Sociology and self-discipline

The 44-year-old studied economics and specialised in the management of social processes. He fondly remembers the sociology lectures, particularly those by the retired professor Peter Gross. Theories such as social constructivism – i.e. how we human beings create our social reality – and the idea of a multi-option society provided him with spectacles through which he still views the world.
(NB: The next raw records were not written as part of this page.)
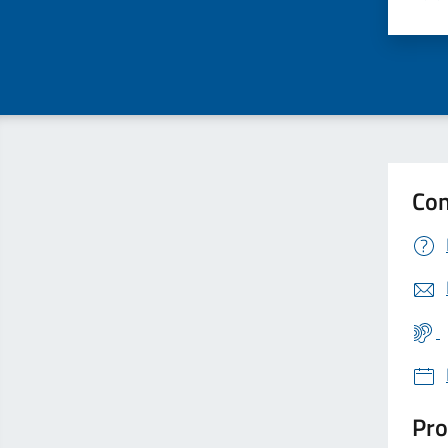
Valu
Con
Pro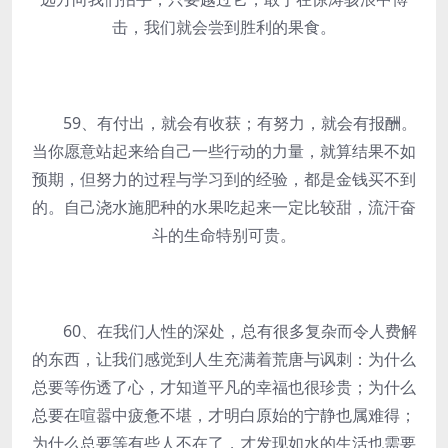
击，我们就会尝到胜利的果食。
59、有付出，就会有收获；有努力，就会有报酬。
当你愿意站起来给自己一些行动的力量，就算结果不如
预期，但努力的过程与学习到的经验，都是金钱买不到
的。自己浇水施肥种的水果吃起来一定比较甜，流汗奋
斗的生命特别可贵。
60、在我们人性的深处，总有很多复杂而令人费解
的东西，让我们感觉到人生充满着荒唐与讽刺：为什么
总要等伤透了心，才知道平凡的幸福也很珍贵；为什么
总要在喧嚣中疲惫不堪，才明白原始的宁静也属难得；
为什么总要等有些人不在了，才发现如水的生活也需要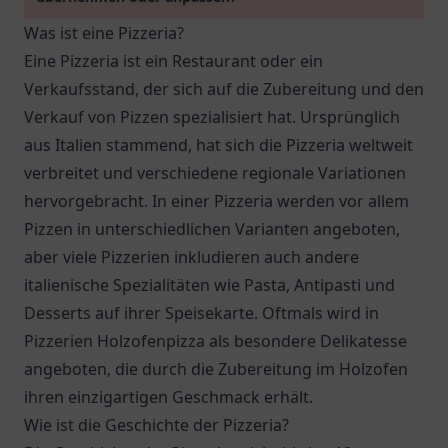
Was ist eine Pizzeria?
Eine Pizzeria ist ein Restaurant oder ein
Verkaufsstand, der sich auf die Zubereitung und den
Verkauf von Pizzen spezialisiert hat. Ursprünglich
aus Italien stammend, hat sich die Pizzeria weltweit
verbreitet und verschiedene regionale Variationen
hervorgebracht. In einer Pizzeria werden vor allem
Pizzen in unterschiedlichen Varianten angeboten,
aber viele Pizzerien inkludieren auch andere
italienische Spezialitäten wie Pasta, Antipasti und
Desserts auf ihrer Speisekarte. Oftmals wird in
Pizzerien Holzofenpizza als besondere Delikatesse
angeboten, die durch die Zubereitung im Holzofen
ihren einzigartigen Geschmack erhält.
Wie ist die Geschichte der Pizzeria?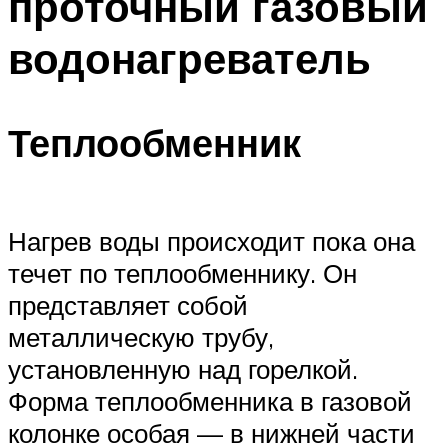
проточный газовый
водонагреватель
Теплообменник
Нагрев воды происходит пока она
течет по теплообменнику. Он
представляет собой
металлическую трубу,
установленную над горелкой.
Форма теплообменника в газовой
колонке особая — в нижней части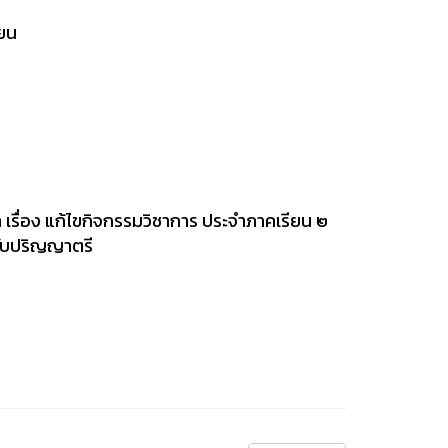
ียน
เรื่อง แก้ไขกิจกรรมวิชาการ ประจำภาคเรียน ๒
ดับปริญญาตรี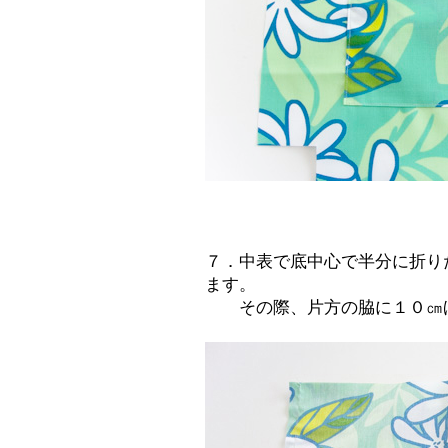
７．中表で底中心で半分に折り
ます。
その際、片方の脇に１０㎝ほ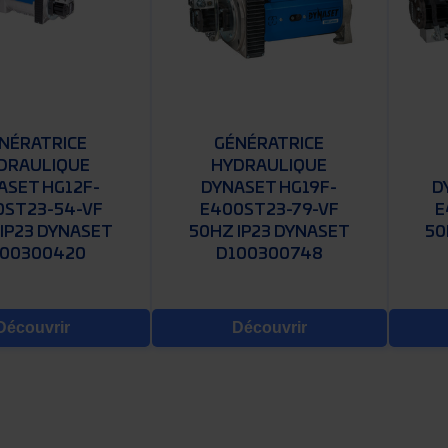
NÉRATRICE
GÉNÉRATRICE
DRAULIQUE
HYDRAULIQUE
ASET HG12F-
DYNASET HG19F-
D
0ST23-54-VF
E400ST23-79-VF
E
IP23 DYNASET
50HZ IP23 DYNASET
50
00300420
D100300748
Découvrir
Découvrir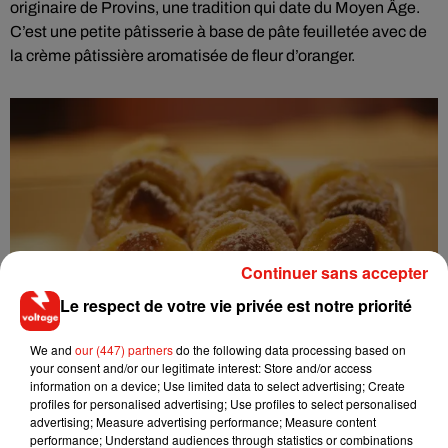
originaire de Provins, une tradition qui date du Moyen Âge.
C’est une petite pâtisserie à base de pâte feuilletée avec de
la crème pâtissière aromatisée de fleur d’oranger.
Continuer sans accepter
Le respect de votre vie privée est notre priorité
We and
our (447) partners
do the following data processing based on
your consent and/or our legitimate interest: Store and/or access
( Fête de la Niflette ce samedi 11 novembre à Provins. Des
information on a device; Use limited data to select advertising; Create
animations sont prévues de 9h30 à 18h en centre-ville)
profiles for personalised advertising; Use profiles to select personalised
advertising; Measure advertising performance; Measure content
Un spectacle gratuit devant l'opéra
performance; Understand audiences through statistics or combinations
Basically, however, he considered his studies to be rather more part of a compulsory programme. “Studying takes four to five years, and then life continues.” Besides specialist knowledge such as accountancy and sociological theories, what he primarily learnt during his university days were self-organisation and discipline.

A gap year in Afghanistan

Whereas other students brush up their English in San Diego or serve an internship in a start-up in their gap year, Christian Gerig founded his first own firm in Afghanistan after obtaining his Bachelor’s degree in 2000. And that was not just anywhere: his travels led him to Afghanistan. Together with a friend, he organised the transport of surgical instruments for amputations into the Central Asian country, which was being ravaged by war at the time. Christian Gerig received support from his uncle, a doctor who had provided humanitarian aid in Afghanistan’s war with Russia. “I wanted to do something extreme,” said Gerig, who originally hailed from the Valais. “I grew up among mountains and wanted to go to the limits of life.” On his humanitarian mission for Afghanistan, Gerig proceeded quite autodidactically: he boarded the night train to Paris, where he held out in Afghanistan’s unofficial embassy for three days and nights to wait for the Afghan foreign minister – who then actually provided Christian Gerig with a permit to enter the country and to transport the instruments to the field hospitals on the frontline. Subsequently, Gerig travelled to Afghanistan again and again for almost ten years.

Accepting conditions for what they are

One of the numerous lessons he learnt in Afghanistan is this: “You can only survive if you accept the situation and rely on your strengths. If bombs go off in the neighbourhood, you mustn’t leave the house – you haven’t got a choice.” This is the attitude he still adheres to now where it is not a matter of life and death: just start anyway. Accept conditions for what they are and look for fertile soil with the resources that are available to you.

After ten years each in Afghanistan and China, Gerig has now established a high-tech herb firm in St.Gallen. Staying here was a conscious decision: “I didn’t feel like travelling anymore.” In everything that he tackles as an entrepreneur, the following applies: “Intuition is crucial to me and my decisions because I’m often active in a completely new field.” For him, it is creativity and interdisciplinarity that are the hallmark of a genuine entrepreneur. Conversely, Gerig does not believe in government support for start-ups: “What it takes is the guts to fail. Society should see failed attempts in a positive light. Those who dare to make mistakes also help things to be discovered.”